Plusieurs élus, collectifs et citoyens réagissent face à cette annonce surprenante et incompréhensible. Aussi deux conseillers Municipaux de l’Argentière la Bessée, Alice Prud’homme et Rémi Roux, inquiets comme beaucoup d’autres hauts-alpins des effets que cette décision aura pour les travailleurs et étudiants, pour le tourisme local, pour la sécurité des usagers et pour la transition énergétique,  font un appel  à la mobilisation auprès des communes, des syndicats et associations pour que la région remette les trains sur les rails. A l’heure actuelle plus d’une quinzaine de motions votées par des collectivités du département et une vingtaine d’associations ont signé cet appel, ce qui représente plus de 220 élus toutes couleurs politiques confondues.

Pour les deux conseillers municipaux cette décision est irrationnelle : « Cette politique de transport n’est pas du tout adaptée à un territoire comme le notre. Mettre des cars alors que l’hiver les routes sont glissantes. Avec ces cars en plus c’est la sécurité des usagers qu’on met en jeu au nom de la rentabilité. Il est hallucinant qu’en 2018 le temps de trajet soit plus long qu’il y a 50 ans, cela n’est pas acceptable. Ces trains sont utilisés par des travailleurs, des étudiants et lycéens en semaine, matin et soir, on ne peut concevoir cela. Pour le tourisme, l’unique route nationale est à deux voies, il faut limiter le trafic sur cet axe et non l’augmenter. Il faut inciter les voyageurs à prendre le train, pour cela il faut des trains en nombre suffisant pour répondre à une demande la plus large possible. Et à l’avenir nous devons penser à réouvrir toutes les petites gares fermées pour faire un omni train, comme chez nos voisins transalpins »


L’argument financier est évidemment la première motivation de la région car la ligne est l’une des moins fréquentées de la région.
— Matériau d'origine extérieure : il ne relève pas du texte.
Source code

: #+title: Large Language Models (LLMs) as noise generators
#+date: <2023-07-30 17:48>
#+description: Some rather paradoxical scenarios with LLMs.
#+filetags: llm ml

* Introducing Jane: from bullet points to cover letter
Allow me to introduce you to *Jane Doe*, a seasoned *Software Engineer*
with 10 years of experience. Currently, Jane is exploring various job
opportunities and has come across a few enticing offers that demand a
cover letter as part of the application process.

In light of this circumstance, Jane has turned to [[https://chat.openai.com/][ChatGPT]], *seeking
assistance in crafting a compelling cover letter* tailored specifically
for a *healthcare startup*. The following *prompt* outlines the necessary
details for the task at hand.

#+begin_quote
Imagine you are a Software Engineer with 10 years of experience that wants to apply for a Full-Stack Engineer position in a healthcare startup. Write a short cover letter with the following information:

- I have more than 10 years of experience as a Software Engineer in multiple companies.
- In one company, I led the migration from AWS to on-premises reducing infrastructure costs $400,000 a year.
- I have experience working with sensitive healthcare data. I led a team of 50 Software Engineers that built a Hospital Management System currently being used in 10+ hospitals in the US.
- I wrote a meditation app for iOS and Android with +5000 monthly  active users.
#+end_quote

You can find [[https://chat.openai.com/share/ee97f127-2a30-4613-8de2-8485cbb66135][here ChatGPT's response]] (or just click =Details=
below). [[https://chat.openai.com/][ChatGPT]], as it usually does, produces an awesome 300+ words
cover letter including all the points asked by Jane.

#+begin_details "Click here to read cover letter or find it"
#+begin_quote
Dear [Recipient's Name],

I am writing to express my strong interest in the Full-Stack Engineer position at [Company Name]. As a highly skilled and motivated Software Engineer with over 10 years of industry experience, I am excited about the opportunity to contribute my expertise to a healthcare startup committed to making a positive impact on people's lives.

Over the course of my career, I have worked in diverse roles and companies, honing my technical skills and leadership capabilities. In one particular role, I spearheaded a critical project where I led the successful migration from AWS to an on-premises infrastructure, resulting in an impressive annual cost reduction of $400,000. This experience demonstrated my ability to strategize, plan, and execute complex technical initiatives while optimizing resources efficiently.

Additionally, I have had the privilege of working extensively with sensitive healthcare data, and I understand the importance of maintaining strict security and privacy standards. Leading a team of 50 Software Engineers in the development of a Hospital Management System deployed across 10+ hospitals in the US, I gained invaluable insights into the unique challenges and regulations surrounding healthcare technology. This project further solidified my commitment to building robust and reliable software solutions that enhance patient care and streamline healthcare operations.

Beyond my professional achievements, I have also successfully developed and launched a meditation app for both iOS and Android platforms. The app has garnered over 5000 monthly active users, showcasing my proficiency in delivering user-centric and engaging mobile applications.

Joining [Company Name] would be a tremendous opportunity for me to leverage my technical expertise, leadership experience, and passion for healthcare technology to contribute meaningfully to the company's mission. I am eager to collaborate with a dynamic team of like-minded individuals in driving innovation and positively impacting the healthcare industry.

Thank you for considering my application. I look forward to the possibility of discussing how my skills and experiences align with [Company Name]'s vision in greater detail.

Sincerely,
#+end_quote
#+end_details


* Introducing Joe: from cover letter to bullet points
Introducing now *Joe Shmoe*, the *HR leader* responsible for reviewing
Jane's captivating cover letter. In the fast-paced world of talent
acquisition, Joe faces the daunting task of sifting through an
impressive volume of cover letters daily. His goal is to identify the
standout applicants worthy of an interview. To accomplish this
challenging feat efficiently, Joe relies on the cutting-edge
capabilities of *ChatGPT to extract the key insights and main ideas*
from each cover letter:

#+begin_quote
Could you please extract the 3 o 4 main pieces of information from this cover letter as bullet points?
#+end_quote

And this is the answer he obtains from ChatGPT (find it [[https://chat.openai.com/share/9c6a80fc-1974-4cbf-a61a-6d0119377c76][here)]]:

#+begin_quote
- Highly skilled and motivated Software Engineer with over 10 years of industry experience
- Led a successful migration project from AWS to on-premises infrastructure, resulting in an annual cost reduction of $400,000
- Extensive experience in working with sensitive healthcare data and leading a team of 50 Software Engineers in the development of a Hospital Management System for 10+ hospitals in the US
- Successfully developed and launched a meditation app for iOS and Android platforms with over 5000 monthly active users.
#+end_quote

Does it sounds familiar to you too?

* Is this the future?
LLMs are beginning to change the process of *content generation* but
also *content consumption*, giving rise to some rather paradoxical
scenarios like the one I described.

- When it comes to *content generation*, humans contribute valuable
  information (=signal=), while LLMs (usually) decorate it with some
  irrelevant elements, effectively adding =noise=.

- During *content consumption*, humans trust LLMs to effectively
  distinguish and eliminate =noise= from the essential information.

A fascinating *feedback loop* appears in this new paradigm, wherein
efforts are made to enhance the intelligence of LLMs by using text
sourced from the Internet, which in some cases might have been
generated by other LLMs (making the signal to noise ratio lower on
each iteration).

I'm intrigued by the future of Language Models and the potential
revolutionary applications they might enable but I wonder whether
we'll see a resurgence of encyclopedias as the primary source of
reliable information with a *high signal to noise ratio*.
Comment peut-il être autrement puisqu’il n’y a que 150 000 habitants dans les Hautes-Alpes sur un territoire montagneux non propice à l’habitation en masse ! Le service public doit-il être de qualité uniquement pour les grosses agglomérations ? Un transport public doit-il rapporter de l’argent ?  En effet l’argument financier ne tient pas selon certains, c’est ce qu’avançait le maire de Veynes René Moreau lors de la réunion publique du collectif de l’Étoile de Veynes le 25 novembre 2017 tout en rappelant le passé de cheminots de sa commune, il regrette le démantèlement du service ferroviaire et ancien salarié dans la région parisienne il rappelle cette évidence sous une question rhétorique : « Croyez vous que la RATP soit rentable? » sous les acclamations de la salle et des différents élus du territoire. C’est aussi pour cela que plusieurs grandes villes françaises ont décidé de rendre gratuit leur transport urbain sachant que cette compétence est un service public à but non lucratif.

La question de l’aménagement du transport soumis au test de rentabilité est sans fin et les usagers craignent que cela justifie l’arrêt définitif du rail d’ici quelques années. Les élus se sentent un peu démuni, selon Rémi Roux « on est obligé de faire voter des motions aux communes et de les envoyer à la région. C’est la seule façon qu’on a de se faire entendre. Depuis le désistement de la gauche au second tour des élections régionales il n’y a plus vraiment d’oppositions. On a l’impression de jeter une bouteille à la mer. On fait avec ce qu’on a ». Pour Alice Prud’homme « on fait notre rôle de citoyen élu, comme beaucoup d’autres dans notre département le feraient. Nous espérons que nous serons entendus et non pas seulement écoutés au nom des voyageurs futurs ici et partout en France, car cet épisode n’est malheureusement pas unique. Il faut enfin remettre en place une politique de transport nationale qui soit à la hauteur de notre époque pour plusieurs décennies. Nous ne voulons pas nous allonger sur les rails ! ».

De son côté le « collectif de l’étoile ferroviaire de Veynes » a lui aussi lancé une pétition (en ligne) « Pour que vive la ligne Grenoble-Gap » et appelle à des rassemblements dans les gares des Alpes ce vendredi 26 Janvier. Ces mobilisations montrent un foisonnement d’actions citoyennes et un attachement sans faille des hauts alpins pour leur service public ferroviaire.